The Fed Agresif Kerek Bunga, Ini Kata Sri Mulyani soal Dampaknya ke RI
Bank sentral Amerika Serikat, The Federal Reserve kembali mengerek suku bunga 75 bps pada pertemuan tadi malam dan memberi sinyal kuat kanaikan lebih lanjut ke depannya. Meski demikian, Menteri Keuangan Sri Mulyani menyebut dampak langkah The Fedterhadap risiko outflow atau keluarnya modal asing sebetulnya sudah diperhitungkan.
"Proyeksi terhadap suku bunga The Fed yang bisa mencapai di atas 4% tahun depan sudah dimasukkan dalam perkirakan dinamika capital outflow," kata Sri Mulyani saat ditemui di Kompleks Parlemen, Kamis (22/9).
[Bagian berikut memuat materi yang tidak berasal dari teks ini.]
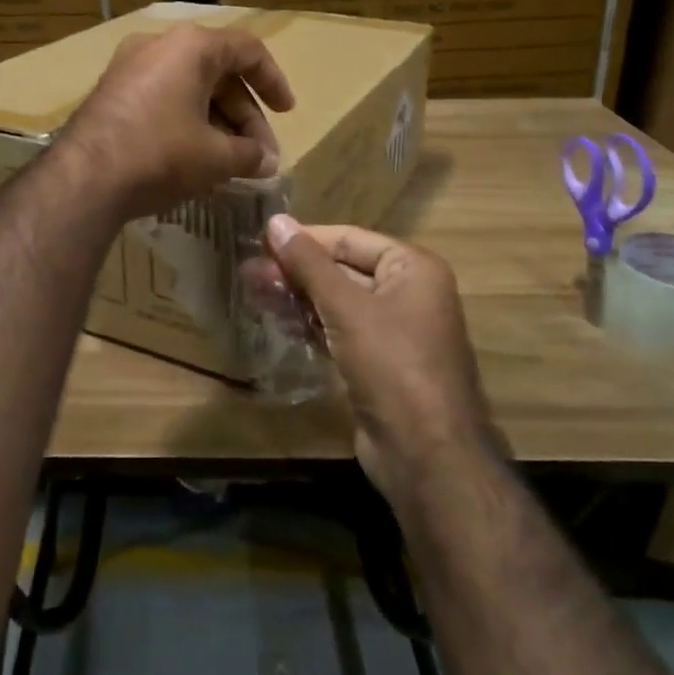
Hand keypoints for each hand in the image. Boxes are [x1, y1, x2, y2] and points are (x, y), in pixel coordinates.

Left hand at [63, 24, 294, 219]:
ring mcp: (129, 67)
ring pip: (188, 87)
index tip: (286, 112)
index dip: (273, 81)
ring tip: (232, 162)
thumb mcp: (215, 157)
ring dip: (216, 121)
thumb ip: (249, 155)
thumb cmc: (161, 154)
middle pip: (217, 72)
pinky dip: (186, 121)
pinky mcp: (111, 92)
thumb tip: (267, 162)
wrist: (84, 178)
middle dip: (243, 115)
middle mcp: (158, 45)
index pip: (247, 50)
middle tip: (259, 154)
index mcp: (191, 46)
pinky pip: (162, 98)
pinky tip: (196, 157)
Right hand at [264, 217, 498, 506]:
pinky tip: (278, 321)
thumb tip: (276, 220)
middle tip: (248, 271)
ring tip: (253, 291)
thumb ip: (309, 263)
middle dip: (295, 270)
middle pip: (342, 270)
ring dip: (297, 297)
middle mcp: (406, 293)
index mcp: (412, 268)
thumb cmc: (392, 364)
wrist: (425, 453)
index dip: (304, 238)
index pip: (349, 238)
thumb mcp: (347, 307)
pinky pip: (338, 331)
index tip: (259, 240)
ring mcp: (392, 331)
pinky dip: (310, 324)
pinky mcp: (377, 363)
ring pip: (336, 302)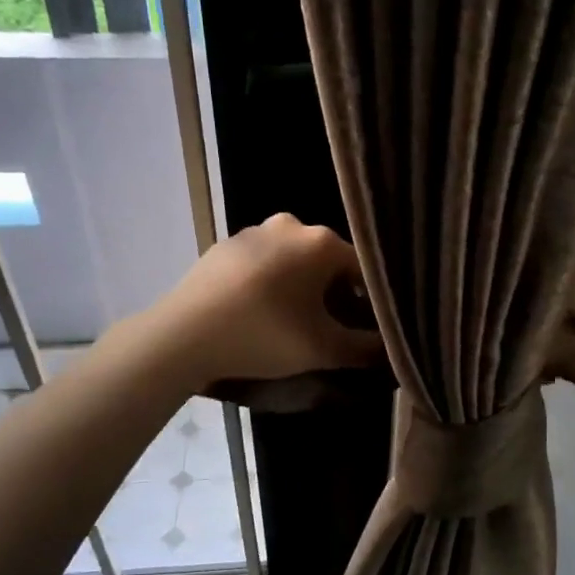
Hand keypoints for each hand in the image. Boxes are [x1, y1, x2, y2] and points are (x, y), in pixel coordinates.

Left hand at [150, 214, 382, 388]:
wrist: (183, 336)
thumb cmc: (264, 335)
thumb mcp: (323, 349)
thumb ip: (365, 348)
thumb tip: (391, 348)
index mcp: (320, 241)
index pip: (363, 268)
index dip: (370, 300)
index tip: (367, 327)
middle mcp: (291, 224)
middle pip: (327, 261)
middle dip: (334, 293)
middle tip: (331, 328)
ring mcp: (253, 232)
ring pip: (293, 260)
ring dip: (301, 287)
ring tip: (294, 323)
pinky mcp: (225, 247)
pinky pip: (263, 263)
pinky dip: (270, 283)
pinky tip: (260, 313)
Berdasarkan data Bank Indonesia, aliran modal asing telah keluar dari pasar keuangan domestik Rp 66,82 triliun sejak awal tahun sampai 15 September 2022. Ini terdiri atas keluarnya modal asing di pasar Surat Berharga Negara (SBN) sebesar Rp 141,14 triliun dan masuknya modal asing di pasar saham sebesar Rp 74,32 triliun.
Dalam kondisi saat ini, menurut dia, setiap negara memang harus memperkuat ketahanannya. Namun, ia optimistis kondisi ekonomi di dalam negeri tetap kuat meski menghadapi goncangan eksternal dari kebijakan The Fed.
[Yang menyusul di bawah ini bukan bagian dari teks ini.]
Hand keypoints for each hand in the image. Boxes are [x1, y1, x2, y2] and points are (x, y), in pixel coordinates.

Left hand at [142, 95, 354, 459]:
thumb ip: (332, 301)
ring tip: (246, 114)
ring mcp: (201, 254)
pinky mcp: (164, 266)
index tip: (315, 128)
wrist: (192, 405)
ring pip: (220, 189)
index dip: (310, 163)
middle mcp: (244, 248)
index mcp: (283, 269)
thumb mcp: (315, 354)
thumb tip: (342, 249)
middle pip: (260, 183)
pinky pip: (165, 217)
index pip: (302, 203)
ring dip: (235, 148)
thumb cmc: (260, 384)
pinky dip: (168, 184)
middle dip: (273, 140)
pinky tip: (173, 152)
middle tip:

"Neraca pembayaran, alhamdulillah Indonesia neraca dagang masih surplus 28 bulan berturut-turut, cadangan devisa juga relatif stabil," kata Sri Mulyani.
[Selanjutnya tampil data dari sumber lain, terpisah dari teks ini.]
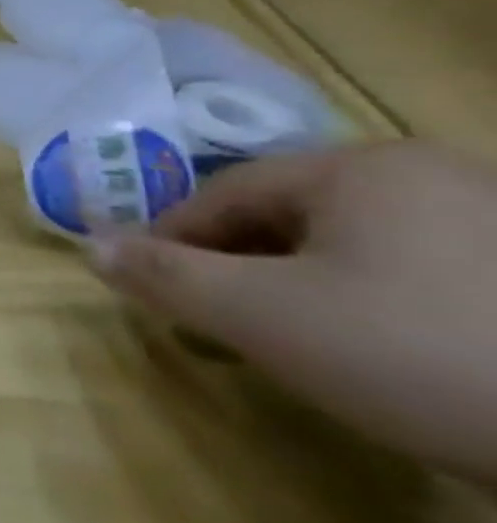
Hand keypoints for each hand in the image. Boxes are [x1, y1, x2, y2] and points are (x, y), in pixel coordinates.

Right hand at [91, 142, 496, 481]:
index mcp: (360, 168)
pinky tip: (384, 352)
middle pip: (289, 216)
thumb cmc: (420, 354)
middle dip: (237, 266)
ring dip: (300, 286)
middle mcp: (432, 175)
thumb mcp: (265, 317)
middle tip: (213, 321)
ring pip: (354, 246)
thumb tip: (90, 247)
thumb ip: (166, 276)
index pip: (224, 192)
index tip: (146, 287)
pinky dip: (375, 303)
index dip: (171, 238)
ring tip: (290, 342)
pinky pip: (420, 272)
Di sisi lain, Sri Mulyani juga mulai mewaspadai kemungkinan perlambatan ekonomi global seiring kondisi moneter yang makin ketat. Setelah pengumuman kenaikan 75 bps dini hari tadi, The Fed kembali mengindikasikan berlanjutnya kenaikan suku bunga seiring inflasi yang masih bertahan tinggi. Pejabat The Fed mengindikasikan suku bunga dikerek hingga 4,6% pada tahun depan dan belum akan ada pemangkasan.
Komentar yang tegas oleh The Fed tersebut, menurut dia, tentu sudah mempertimbangkan dampaknya ke perkeonomian Amerika. Kenaikan bunga bisa menekan pertumbuhan ekonomi karena pembiayaan utang yang makin mahal akan mendorong konsumsi hingga investasi turun.
"Artinya, pertumbuhan ekonomi di AS tahun ini sampai tahun depan mungkin akan mulai terlihat mengalami dampak dari kenaikan suku bunga tersebut," kata Sri Mulyani.
Perlambatan di AS akan menimbulkan efek rambatan ke perekonomian dunia secara keseluruhan. Pasalnya, Negeri Paman Sam saat ini masih menjadi negara perekonomian terbesar dunia.
Perlambatan di AS yang disusul pelemahan ekonomi negara-negara lain tentu akan berimplikasi ke dalam negeri lewat penurunan harga komoditas. Permintaan yang turun akan menurunkan harga komoditas. "Itu yang harus kita antisipasi terus," kata Sri Mulyani.